Standard & Poor’s raised the rating — from A-plus to AA-minus — on a new round of borrowing that Emanuel intends to use to upgrade pumping stations and water purification plants, install water meters and replace aging water mains.
The AA-minus rating applies to Chicago’s “second lien wastewater secured debt.” The rating attached to Chicago’s “outstanding senior lien wastewater debt” was also upgraded — from AA- to AA.
Moody’s Investors has dropped Chicago’s general obligation bond rating by four notches in eight months — to just three levels above junk status — because of the city’s $20 billion pension crisis.
But water and sewer debt is in a different and healthier category. It’s backed by Emanuel’s decision to raise water rates by 25 percent in 2012 and by 15 percent a year in 2013, 2014 and 2015.
The revised rating stems from those rate hikes and from the “large and diverse” customer base that increased by 28 percent—to 5.3 million residents “almost evenly” divided between the city and 125 surrounding suburbs — between 1980 and 2000.
“The upgraded rating . . . is evidence that Chicago’s efforts are paying off with respect to increased service coverage and better financial oversight of our utilities,” Emanuel was quoted as saying in a news release.
Last week, Moody’s affirmed its A3 rating on Chicago’s $400 million second lien water revenue bonds and affirmed the A2 and A3 ratings on outstanding senior lien and second lien water revenue debt.
Moody’s noted that a Chicago pension reform bill tailor-made to save the Municipal Employees and Laborers pension funds will force the city’s “water enterprise” to nearly double its pension contribution in 2016 — to $25 million.
While that represents just 3 percent of operating revenue, it’s not without risk, Moody’s said.
“Should annual investment returns fall short of the 7.5 percent assumed by the plans, city and enterprise contributions could increase relative to projections. To address higher contribution requirements, the city could face difficult decisions related to further increases in taxes and utility rates or reductions in operating expenditures and capital investments,” Moody’s wrote.
Moody’s further noted that Chicago’s retail water distribution system remains “52 percent unmetered in terms of customer accounts, which hinders the ability to fully assess leakage.” That’s down from 66 percent unmetered a decade ago.

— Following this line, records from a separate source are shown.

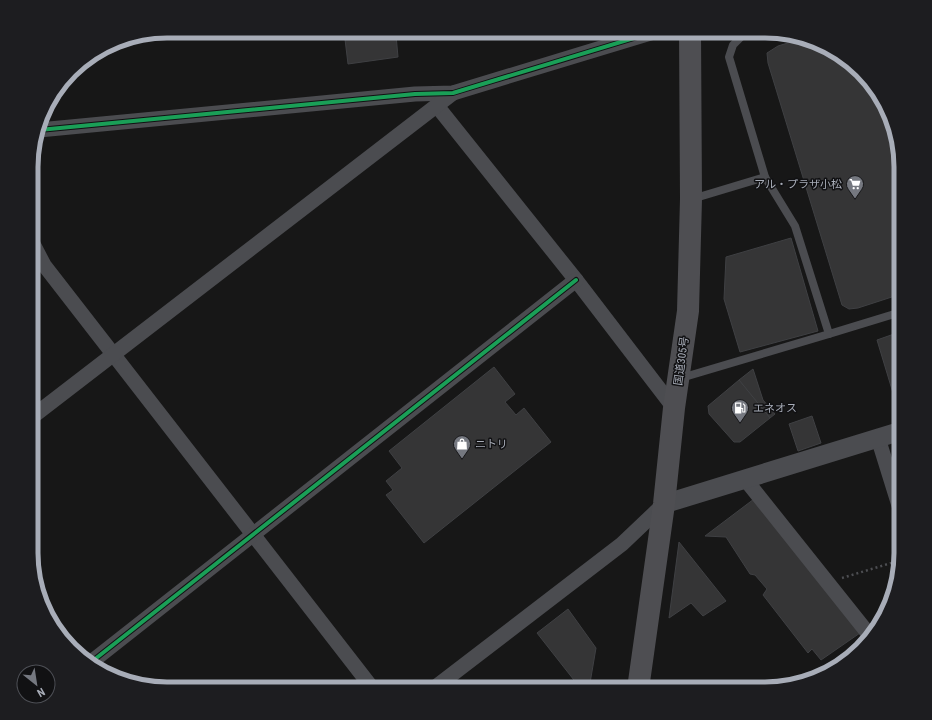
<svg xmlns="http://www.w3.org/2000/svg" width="932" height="720" viewBox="0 0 932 720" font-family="'Roboto Condensed','Noto Sans JP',sans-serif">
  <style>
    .building { fill: #353536; stroke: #3f4043 }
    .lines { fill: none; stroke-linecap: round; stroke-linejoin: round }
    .path { stroke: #4d4e52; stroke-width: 2.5; stroke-dasharray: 2 3; stroke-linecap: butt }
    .service { stroke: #4b4c50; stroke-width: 8 }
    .minor { stroke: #4b4c50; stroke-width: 15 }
    .tertiary { stroke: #4b4c50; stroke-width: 19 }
    .trunk { stroke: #4e4e52; stroke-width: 22 }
    .cycleway-casing { stroke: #111113; stroke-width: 6 }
    .cycleway { stroke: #1a9f57; stroke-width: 4 }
    .labels { text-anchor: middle; stroke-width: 3; stroke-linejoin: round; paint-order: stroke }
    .poi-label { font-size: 11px; fill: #a8adb8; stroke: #111113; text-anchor: start }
    .street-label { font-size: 11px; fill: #a8adb8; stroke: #111113 }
    .rim { fill: none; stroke: #a8adb8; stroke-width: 5 }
  </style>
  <rect width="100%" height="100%" fill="#171717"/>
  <g class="building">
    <path d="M344 31H417L418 32 396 35 398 57 348 64Z"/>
    <path d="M804 38 817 41 855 65 887 107 901 167V294L858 308 849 309 842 305 768 63 767 53 778 46Z"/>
    <path d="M791 238 818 331 740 352 724 299 726 257Z"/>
    <path d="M894 334 901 356V391L893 393 877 340Z"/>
    <path d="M494 367 515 394 505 402 516 415 524 408 551 442 424 543 386 495 393 490 386 481 402 468 389 451Z"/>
    <path d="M753 369 763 400 775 414 770 418 739 380Z"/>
    <path d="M739 380 770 418 740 442H734L709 414 708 406Z"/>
    <path d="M812 416 821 443 798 451 789 424Z"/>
    <path d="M754 499 860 633 821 660 812 649 808 653 763 595 767 589 755 575 750 574 726 537 705 536Z"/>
    <path d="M679 542 726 601 703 616 691 603 669 618Z"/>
    <path d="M568 609 596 648 589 689H581L537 633Z"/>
  </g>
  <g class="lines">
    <path class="path" d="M842 578 901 560"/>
    <g class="service">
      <path d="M765 177 795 226 829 334 901 312"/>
      <path d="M692 199 765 177 729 57 733 45 747 31"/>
      <path d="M681 378 829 334"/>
    </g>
    <g class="minor">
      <path d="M437 106 576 280 674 408"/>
      <path d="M39 130 415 94 453 93 657 31"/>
      <path d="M32 242 44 265 373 689"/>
      <path d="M32 417 453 93"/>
      <path d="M878 438 901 512"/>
      <path d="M745 479 871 637"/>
      <path d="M90 663 576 280"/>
      <path d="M433 689 622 544 664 504"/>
    </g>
    <path class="tertiary" d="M664 504 901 431"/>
    <path class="trunk" d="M638 689 664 504 674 408 688 311 691 199 690 31"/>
    <g class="cycleway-casing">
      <g id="cycleway">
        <path d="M39 130 415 94 453 93 657 31"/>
        <path d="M90 663 576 280"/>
      </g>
    </g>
    <use href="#cycleway" class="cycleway"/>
  </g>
  <defs>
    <g id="supermarket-pin" transform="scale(0.9)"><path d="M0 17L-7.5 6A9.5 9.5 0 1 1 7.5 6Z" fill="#757880" stroke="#111113"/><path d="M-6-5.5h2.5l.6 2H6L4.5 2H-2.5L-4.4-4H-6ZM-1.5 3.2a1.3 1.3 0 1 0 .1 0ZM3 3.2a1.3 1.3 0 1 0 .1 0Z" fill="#fff"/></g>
    <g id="fuel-pin" transform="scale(0.9)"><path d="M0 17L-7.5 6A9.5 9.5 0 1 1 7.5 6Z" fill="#757880" stroke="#111113"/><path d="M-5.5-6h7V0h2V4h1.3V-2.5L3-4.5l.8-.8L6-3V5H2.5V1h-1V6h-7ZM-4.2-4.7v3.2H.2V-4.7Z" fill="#fff"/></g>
    <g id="shop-pin" transform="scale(0.9)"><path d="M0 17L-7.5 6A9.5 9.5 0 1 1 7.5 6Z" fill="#757880" stroke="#111113"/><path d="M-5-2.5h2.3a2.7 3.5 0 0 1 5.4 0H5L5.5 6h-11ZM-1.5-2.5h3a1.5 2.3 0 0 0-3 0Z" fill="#fff"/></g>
  </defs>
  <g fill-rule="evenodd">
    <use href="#supermarket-pin" x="855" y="184"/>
    <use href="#fuel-pin" x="740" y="408"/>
    <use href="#shop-pin" x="462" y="444"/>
  </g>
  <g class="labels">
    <g class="poi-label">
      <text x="842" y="188" text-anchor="end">アル・プラザ小松</text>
      <text x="753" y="412">エネオス</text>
      <text x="475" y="448">ニトリ</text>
    </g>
    <g class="street-label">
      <text transform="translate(681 361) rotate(-82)" y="4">国道305号</text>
    </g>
  </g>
  <path d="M0 0H932V720H0ZM167 38H765A129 129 0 0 1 894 167V553A129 129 0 0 1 765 682H167A129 129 0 0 1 38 553V167A129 129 0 0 1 167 38Z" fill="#1d1d20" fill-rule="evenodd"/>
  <path class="rim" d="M167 38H765A129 129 0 0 1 894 167V553A129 129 0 0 1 765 682H167A129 129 0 0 1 38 553V167A129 129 0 0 1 167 38Z"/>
  <g transform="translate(36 684) rotate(150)"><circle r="19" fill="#111113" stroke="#4d4f55"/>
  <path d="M0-3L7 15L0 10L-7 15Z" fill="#757880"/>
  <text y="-6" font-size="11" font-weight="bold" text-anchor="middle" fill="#a8adb8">N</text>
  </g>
</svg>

Last spring, the City Council gave Emanuel the go-ahead to borrow more than $1 billion to bankroll water and sewer projects, despite aldermanic concerns about Chicago’s plummeting bond rating and mountain of debt.

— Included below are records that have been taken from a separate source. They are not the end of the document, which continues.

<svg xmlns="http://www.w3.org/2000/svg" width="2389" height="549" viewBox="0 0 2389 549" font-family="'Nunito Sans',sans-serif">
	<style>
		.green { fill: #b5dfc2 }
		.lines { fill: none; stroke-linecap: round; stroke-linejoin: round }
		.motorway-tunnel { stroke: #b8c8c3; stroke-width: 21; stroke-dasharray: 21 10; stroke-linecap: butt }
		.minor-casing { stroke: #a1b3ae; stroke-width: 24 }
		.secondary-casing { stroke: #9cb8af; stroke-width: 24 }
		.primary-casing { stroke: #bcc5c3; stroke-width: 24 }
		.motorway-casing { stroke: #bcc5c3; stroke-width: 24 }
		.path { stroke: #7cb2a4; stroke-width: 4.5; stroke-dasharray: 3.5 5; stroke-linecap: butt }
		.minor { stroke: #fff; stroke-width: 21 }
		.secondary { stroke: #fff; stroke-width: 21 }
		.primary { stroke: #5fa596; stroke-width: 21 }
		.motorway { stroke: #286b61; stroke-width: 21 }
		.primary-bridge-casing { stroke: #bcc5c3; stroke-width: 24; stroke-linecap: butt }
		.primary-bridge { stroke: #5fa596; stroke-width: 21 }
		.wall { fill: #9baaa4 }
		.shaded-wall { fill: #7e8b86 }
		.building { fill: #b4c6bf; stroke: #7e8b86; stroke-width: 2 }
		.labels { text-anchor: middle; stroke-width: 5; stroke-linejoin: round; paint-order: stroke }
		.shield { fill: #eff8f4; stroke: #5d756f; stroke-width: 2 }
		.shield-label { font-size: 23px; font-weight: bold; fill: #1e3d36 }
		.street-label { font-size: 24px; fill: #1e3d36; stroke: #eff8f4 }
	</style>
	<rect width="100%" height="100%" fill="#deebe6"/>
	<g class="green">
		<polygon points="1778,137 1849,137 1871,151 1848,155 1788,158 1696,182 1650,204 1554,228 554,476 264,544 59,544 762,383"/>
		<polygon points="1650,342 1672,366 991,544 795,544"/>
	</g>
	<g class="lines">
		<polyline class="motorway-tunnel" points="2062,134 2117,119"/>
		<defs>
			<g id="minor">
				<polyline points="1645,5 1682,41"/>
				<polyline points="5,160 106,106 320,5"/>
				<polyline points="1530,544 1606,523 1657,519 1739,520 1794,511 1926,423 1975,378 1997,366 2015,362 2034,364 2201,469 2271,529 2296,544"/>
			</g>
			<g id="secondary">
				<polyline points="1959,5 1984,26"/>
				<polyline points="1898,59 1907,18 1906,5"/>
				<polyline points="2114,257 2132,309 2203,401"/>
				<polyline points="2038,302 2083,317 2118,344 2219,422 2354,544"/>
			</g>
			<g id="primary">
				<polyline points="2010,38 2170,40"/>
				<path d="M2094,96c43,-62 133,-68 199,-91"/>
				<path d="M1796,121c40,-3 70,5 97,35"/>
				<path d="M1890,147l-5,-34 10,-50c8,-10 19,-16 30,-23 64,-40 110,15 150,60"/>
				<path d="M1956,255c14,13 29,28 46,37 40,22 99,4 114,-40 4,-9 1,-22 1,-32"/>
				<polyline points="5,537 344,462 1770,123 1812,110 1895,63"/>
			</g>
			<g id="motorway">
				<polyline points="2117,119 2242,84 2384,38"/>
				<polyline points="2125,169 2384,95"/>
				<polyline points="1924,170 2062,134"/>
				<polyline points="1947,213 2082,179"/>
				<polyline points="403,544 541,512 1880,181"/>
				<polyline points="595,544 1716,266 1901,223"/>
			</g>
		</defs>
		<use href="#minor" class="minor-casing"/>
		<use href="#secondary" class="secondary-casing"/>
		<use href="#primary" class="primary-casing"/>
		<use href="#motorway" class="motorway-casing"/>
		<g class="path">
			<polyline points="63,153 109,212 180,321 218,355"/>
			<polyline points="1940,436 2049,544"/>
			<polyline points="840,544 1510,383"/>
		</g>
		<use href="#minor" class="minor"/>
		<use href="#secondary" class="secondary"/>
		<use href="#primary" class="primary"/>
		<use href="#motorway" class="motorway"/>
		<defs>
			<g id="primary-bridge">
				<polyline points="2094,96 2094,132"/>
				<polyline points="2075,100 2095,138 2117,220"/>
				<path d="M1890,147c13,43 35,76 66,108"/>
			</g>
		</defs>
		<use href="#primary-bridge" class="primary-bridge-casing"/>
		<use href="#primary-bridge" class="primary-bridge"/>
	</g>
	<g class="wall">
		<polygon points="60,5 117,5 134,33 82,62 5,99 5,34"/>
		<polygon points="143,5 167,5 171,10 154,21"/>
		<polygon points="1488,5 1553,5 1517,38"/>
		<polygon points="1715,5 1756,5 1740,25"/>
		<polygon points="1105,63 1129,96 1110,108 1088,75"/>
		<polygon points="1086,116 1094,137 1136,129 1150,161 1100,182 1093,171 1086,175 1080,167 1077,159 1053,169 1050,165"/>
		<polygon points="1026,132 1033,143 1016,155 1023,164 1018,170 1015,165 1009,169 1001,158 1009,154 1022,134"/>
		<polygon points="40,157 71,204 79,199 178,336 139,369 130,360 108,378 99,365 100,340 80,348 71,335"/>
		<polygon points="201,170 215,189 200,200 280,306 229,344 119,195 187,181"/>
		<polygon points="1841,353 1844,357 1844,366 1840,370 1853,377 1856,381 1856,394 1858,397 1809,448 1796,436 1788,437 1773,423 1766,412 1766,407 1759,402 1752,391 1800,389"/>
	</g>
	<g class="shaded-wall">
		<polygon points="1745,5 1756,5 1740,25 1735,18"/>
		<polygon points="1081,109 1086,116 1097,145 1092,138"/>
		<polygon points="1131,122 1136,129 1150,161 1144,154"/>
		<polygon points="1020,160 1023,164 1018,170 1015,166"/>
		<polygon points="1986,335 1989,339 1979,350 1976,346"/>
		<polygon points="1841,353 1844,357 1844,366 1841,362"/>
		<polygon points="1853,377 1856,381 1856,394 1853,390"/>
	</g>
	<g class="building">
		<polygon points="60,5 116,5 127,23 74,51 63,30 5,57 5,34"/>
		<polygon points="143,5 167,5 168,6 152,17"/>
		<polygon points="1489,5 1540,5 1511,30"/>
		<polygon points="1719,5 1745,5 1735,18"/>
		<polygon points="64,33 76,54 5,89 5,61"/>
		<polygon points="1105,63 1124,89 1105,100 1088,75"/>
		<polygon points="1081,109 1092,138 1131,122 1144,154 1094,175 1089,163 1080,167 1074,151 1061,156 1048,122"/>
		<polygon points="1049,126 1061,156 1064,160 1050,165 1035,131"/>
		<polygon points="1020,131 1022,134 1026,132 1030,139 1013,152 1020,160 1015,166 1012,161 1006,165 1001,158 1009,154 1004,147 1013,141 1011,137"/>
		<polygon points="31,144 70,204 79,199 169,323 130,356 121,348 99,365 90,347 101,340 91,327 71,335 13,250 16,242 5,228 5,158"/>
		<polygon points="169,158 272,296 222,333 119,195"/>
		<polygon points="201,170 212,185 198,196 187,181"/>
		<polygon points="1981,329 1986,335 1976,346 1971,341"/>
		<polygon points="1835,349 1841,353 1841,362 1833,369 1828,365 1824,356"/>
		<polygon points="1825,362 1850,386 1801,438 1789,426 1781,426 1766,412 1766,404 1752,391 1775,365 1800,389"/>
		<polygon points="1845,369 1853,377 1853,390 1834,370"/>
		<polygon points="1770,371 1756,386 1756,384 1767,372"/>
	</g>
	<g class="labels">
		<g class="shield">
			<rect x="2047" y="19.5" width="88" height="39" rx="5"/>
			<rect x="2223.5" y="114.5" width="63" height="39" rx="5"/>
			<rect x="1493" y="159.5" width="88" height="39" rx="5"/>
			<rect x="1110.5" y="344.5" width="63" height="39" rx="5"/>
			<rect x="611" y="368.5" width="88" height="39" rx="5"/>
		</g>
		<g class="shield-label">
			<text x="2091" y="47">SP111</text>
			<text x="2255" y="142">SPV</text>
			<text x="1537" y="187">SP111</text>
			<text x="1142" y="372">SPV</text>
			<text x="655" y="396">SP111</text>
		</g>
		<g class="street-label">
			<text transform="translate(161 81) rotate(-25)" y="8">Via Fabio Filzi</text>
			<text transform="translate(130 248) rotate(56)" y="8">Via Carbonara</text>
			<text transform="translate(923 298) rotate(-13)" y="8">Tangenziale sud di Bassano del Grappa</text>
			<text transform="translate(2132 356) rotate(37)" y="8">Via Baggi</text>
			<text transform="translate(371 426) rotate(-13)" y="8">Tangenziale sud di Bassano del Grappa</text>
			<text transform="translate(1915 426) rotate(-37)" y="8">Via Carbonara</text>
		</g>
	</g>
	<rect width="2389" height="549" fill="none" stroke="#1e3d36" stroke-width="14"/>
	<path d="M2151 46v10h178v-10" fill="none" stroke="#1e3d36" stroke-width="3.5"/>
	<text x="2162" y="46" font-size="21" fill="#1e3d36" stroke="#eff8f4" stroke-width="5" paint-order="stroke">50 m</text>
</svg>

At the time, Chief Financial Officer Lois Scott argued that there was a dramatic difference between general obligation bonds backed by property taxes and the $575 million in “Water Revenue” bonds and the $475 million in “Wastewater Transmission Revenue” bonds authorized by the City Council’s Finance Committee.
Scott noted that Fitch, yet another Wall Street rating agency, had applauded the city for the “wisdom” of a 2011 rate hike that allows the city to improve its aging infrastructure while still keeping water and sewer rates “competitive relative to other large utilities.”
“When Fitch looked at our water and sewer bonds they see it as an improving credit…They’re impressed that 60 percent is being financed through debt and 40 percent through pay-as-you-go financing…They made a particular note that the way we are going about the financing is a marked departure from past practice, which is to use too much debt,” Scott said then.